*List of tasks:*
- a) In the post about the ANSI C to K&R converter, how does the program recognize function prototypes?
- b) According to the post about the ANSI C to K&R converter, why did the author drop the original plan to build the converter on a C grammar?
- c) List every distinct stage name in the processing pipeline described in the post about the ANSI C to K&R converter, giving each name once even if it appears more than once.
(Document excerpt)
[comp.lang.c] ANSI C to K&R converter written in Icon

alanf@bruce.cs.monash.OZ.AU (Alan Grant Finlay) (01/13/91)

After wasting my time trying to fix up a converter to work for my
C sources I decided to write my own.  Icon seems to be the ideal language
for this job (provided you have a compiler/interpreter).  I originally
thought I would do the job properly (i.e. using a C grammar) but after some
reflection I was soon put off (C's grammar is truly awful).  The result is
yet another a converter that works for the author's programs.  However one
advantage of this converter is that the algorithm is quite easy to follow
and could be easily adapted by Icon programmers to handle a greater subset of
C.  

The program has the following limitations:
   1) function prototypes are recognised by the sequence ");" with no 
intervening spaces, newlines or comments.
   2) function prototypes may not contain comments within the parameter list.
   3) function definitions may have comments, spaces and newlines within the
parameter list however the output will win no awards for legibility.
   4) the presence of function parameters in a function definition will mess up
the conversion of that parameter list (usually just removes the parameters).
There is a workaround as demonstrated by the following example:
      #ifdef ANSI
      void addts(void (*ts)())
      {
      #else
      void addts(ts)
         void (*ts)();
      {
      #endif
      <the function body>
      #ifdef ANSI
      }
      #else
      }
      #endif
This workaround requires that the non ANSI compiler ignores text which is
excluded by "#ifdef"s. 

The algorithm is to divide the source text into a stream of substrings labelled
as either "considered"  or "ignored".  A pipeline is set up to process the
stream as follows:
   control lines ->      {all lines beginning with # are ignored}
   comments ->           {comments are ignored}
   brackets ->           {everything within curly brackets is ignored}
   declarations ->       {ignore all except function declarations (top level)}
   compress ->           {joins together consecutive segments of same label}
   prototypes ->         {prototype declarations have the parameters removed}
   compress ->           {joins together consecutive segments of same label} 
   parameter lists ->    {function definition parameters are converted to K&R}
   compress ->           {joins together consecutive segments of same label}

The workaround in (4) above can now be seen to depend upon the brackets step.

The source follows next:

---<cut here>----------------------//----------------------------------------
# Program to convert C programs with ansi style function prototypes to the
# equivalent K&R form.  Only top level declarations are converted.
# Written 7/1/91 by Alan Finlay, Computer Science, Monash University. 
# 
record ignored(body)        # A program is processed as a sequence of 
record considered(body)     # ignored and considered parts.
global idset                # identifier characters
global nidset               # skip these to find next identifier
global spcset               # white space characters

procedure main()
   idset:= &lcase ++ &ucase ++ '0123456789_'
   nidset:= ~idset 
   spcset:= ' \n\t\r'
   every text:= compress(parms) do writes(text.body)
end

procedure parms()
(End Document excerpt)
(Information)
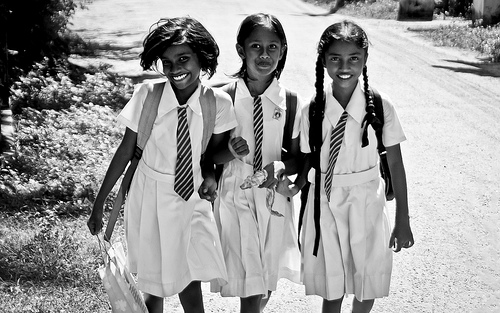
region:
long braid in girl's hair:
[310, 40, 330, 188]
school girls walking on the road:
[118, 11, 418, 268]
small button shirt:
[268, 101, 290, 126]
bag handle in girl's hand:
[76, 212, 138, 271]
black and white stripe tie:
[238, 93, 280, 183]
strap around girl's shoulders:
[361, 83, 399, 140]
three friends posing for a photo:
[77, 20, 447, 311]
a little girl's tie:
[161, 102, 215, 214]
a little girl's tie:
[247, 93, 274, 215]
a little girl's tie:
[308, 102, 353, 230]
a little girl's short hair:
[132, 10, 222, 76]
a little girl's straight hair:
[225, 13, 295, 100]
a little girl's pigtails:
[307, 41, 399, 143]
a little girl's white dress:
[302, 77, 412, 310]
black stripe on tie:
[176, 105, 183, 115]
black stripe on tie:
[178, 108, 185, 118]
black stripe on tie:
[175, 115, 185, 128]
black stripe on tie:
[174, 123, 188, 138]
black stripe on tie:
[175, 130, 190, 155]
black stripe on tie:
[176, 150, 192, 172]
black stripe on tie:
[174, 164, 191, 189]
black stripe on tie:
[176, 164, 193, 193]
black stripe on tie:
[182, 184, 192, 200]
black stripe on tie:
[184, 188, 194, 201]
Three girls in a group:
[77, 17, 423, 305]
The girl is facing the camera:
[130, 5, 223, 105]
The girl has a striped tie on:
[168, 103, 201, 206]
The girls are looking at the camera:
[110, 5, 395, 190]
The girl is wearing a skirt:
[123, 160, 228, 300]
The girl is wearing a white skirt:
[119, 159, 228, 302]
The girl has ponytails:
[312, 20, 382, 150]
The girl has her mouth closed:
[231, 8, 291, 86]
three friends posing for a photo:
[93, 19, 486, 296]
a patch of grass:
[0, 40, 106, 302]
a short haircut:
[130, 16, 217, 78]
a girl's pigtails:
[300, 10, 392, 139]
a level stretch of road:
[111, 3, 489, 295]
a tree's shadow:
[425, 43, 497, 87]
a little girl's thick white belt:
[295, 163, 411, 203]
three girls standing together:
[90, 6, 418, 311]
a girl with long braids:
[355, 55, 375, 150]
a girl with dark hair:
[230, 15, 291, 80]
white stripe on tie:
[178, 108, 185, 116]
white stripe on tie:
[175, 114, 189, 129]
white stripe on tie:
[174, 128, 189, 147]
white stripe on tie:
[175, 134, 191, 156]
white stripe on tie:
[173, 163, 190, 191]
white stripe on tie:
[181, 186, 194, 198]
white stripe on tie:
[252, 103, 262, 121]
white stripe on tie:
[252, 115, 262, 132]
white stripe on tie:
[328, 130, 341, 147]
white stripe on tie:
[330, 127, 344, 138]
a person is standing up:
[78, 17, 222, 304]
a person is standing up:
[225, 2, 299, 310]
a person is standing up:
[299, 22, 403, 306]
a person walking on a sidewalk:
[89, 12, 214, 311]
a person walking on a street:
[221, 11, 288, 308]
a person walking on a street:
[293, 16, 412, 311]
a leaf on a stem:
[100, 103, 111, 123]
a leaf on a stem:
[70, 102, 83, 117]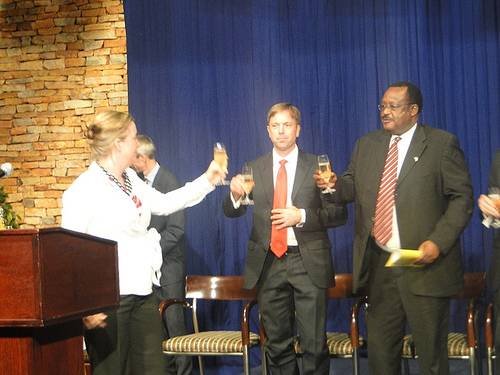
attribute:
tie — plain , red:
[262, 138, 302, 245]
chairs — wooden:
[146, 267, 481, 349]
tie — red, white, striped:
[372, 134, 402, 246]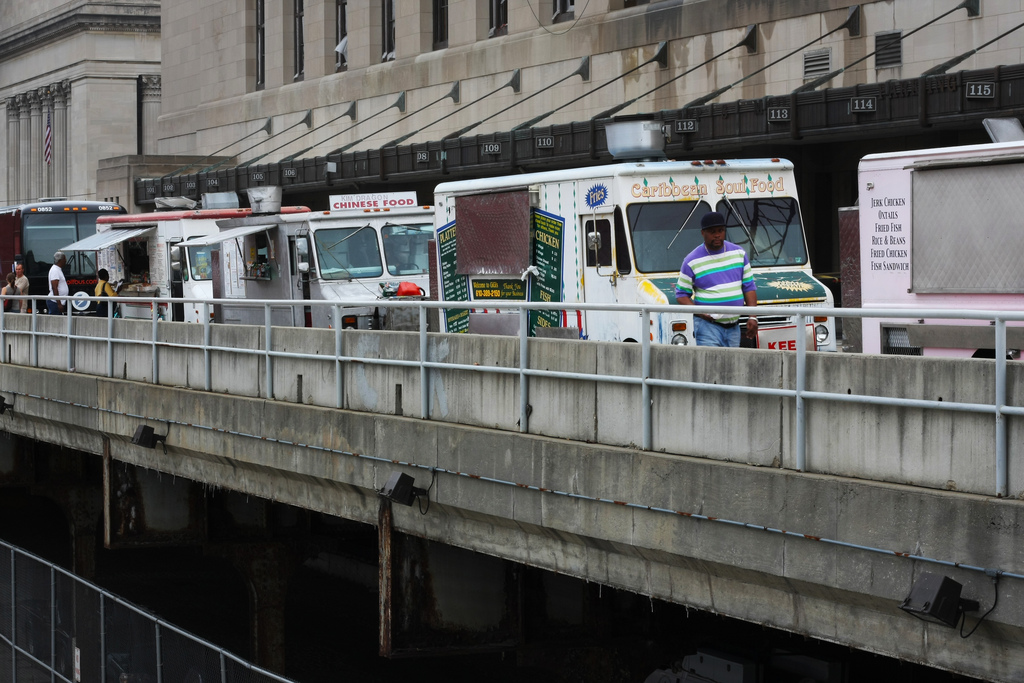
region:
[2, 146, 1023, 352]
food trucks lined up along road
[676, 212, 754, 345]
man wearing a striped shirt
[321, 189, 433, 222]
chinese food truck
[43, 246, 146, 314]
people waiting in line at food truck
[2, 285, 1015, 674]
overpass where food trucks are sitting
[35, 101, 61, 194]
american flag in background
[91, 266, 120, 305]
woman wearing a yellow shirt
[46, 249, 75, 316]
man wearing a white tshirt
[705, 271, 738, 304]
the mans shirt is stripped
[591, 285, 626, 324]
the truck is white in color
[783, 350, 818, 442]
the pipe is gray in color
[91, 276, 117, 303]
the persons shirt is yellow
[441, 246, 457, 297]
the sign on the truck is green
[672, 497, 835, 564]
the pipe has rust on it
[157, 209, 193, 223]
the roof of the truck is red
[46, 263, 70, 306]
the mans shirt is white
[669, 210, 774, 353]
man walking on overpass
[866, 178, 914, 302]
black words printed on truck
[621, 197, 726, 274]
windshield on the truck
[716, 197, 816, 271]
windshield on the truck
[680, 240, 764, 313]
striped shirt on the man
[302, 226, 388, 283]
windshield on the truck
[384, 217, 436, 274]
windshield on the truck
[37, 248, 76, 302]
man standing near truck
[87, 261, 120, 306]
person in yellow near truck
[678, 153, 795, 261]
a man wearing a hat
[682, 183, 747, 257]
the face of a man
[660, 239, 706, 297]
the shoulder of a man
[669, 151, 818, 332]
a man wearing a shirt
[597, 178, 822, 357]
a man near a truck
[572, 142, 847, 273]
the windshield of a truck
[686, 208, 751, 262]
the eyes of a man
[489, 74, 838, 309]
a truck near a building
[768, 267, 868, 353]
the headlight on a truck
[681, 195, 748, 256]
a man wearing a hat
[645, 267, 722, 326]
the arm of a man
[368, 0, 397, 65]
glass window in the building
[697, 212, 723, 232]
a man wearing a black hat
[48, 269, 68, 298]
a man wearing a white shirt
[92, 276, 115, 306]
a woman wearing a yellow shirt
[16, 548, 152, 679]
a chain link fence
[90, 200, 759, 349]
three vans parked in a row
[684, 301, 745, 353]
a man wearing blue jeans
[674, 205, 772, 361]
A man standing on edge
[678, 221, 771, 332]
A man in a striped shirt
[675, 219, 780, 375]
A man standing by bridge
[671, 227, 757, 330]
A man that is walking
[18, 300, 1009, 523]
Long white metal railing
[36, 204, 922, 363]
Many vehicles lined in a row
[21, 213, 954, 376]
Lots of trucks parked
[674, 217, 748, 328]
Striped shit worn by a man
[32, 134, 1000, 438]
A line of food trucks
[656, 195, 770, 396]
A man in a striped shirt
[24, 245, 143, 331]
People standing at the food truck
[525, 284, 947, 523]
Metal rail on the bridge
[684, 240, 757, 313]
striped shirt worn by human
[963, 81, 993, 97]
A number on the building.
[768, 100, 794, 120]
A number on the building.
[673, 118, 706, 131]
A number on the building.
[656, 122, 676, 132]
A number on the building.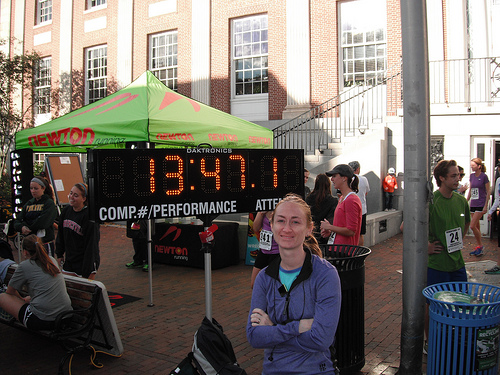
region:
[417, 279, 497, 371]
blue trash on street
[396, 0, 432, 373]
a long grey pole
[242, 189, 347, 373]
a lady in blue sweater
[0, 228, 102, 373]
a lady on bench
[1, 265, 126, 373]
a table leaning on bench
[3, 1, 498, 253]
a brick building with windows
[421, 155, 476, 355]
a man on green shirt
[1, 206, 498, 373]
sidewalk is of bricks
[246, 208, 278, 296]
a lady in purple shirt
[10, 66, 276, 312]
a green umbrella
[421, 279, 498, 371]
A blue trash bin.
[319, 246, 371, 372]
A black trash bin.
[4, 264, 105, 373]
A wooden and metal bench.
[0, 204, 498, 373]
Red bricks on the ground.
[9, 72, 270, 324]
A green and red event tent.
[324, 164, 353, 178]
A dark colored ball cap.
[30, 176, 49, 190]
A grey headband.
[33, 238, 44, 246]
A white hair tie.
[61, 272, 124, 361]
A white foldable table.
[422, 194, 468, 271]
A green short sleeved shirt.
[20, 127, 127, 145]
newton brand name on umbrella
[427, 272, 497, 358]
metal blue trash can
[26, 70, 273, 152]
green sponser umbrella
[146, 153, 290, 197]
time for a racer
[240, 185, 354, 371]
lady with a purple jacket on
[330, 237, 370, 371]
black trash can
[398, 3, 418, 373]
metal pole in brick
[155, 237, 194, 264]
newton brand name on table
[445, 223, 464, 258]
numer 24 racer tag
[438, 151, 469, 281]
man who is a racer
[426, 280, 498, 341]
this is a trash bin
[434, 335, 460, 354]
the bin is blue in color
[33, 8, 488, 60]
this is a building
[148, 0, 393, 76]
these are several windows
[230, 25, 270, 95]
the window is closed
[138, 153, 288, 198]
these are some digits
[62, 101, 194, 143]
this is an umbrella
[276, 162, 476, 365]
these are several people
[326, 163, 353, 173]
this is a cap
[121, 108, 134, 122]
the umbrella is green in color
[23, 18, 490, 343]
a busy street scene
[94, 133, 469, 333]
this young lady is smiling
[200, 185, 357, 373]
she is posing for a picture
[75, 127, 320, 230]
this is a digital clock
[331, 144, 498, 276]
these people are walking around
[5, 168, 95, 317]
these people are laughing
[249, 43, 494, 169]
this is a stairway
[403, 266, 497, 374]
a blue trash can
(End Information)
*Replies:*
- a) It recognizes them by the sequence ");" with no intervening spaces, newlines, or comments.

- b) After some reflection, the author was put off by C's grammar, which the post calls truly awful. So instead of doing the job "properly" with a grammar, the author wrote a converter that works for the author's own programs.

- c) control lines, comments, brackets, declarations, compress, prototypes, parameter lists